---- Information

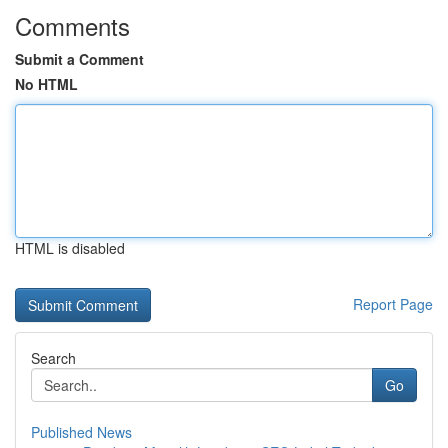
Comments
Submit a Comment
No HTML
HTML is disabled
Report Page
Search
Go
Published News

--------

• [What is being asked]: Turn the text lines of the material above into a numbered list, skipping any blank lines. Leave the pictures out of your answer.

• [Solution for this task]:
1. Comments
2. Submit a Comment
3. No HTML
4. HTML is disabled
5. Report Page
6. Search
7. Go
8. Published News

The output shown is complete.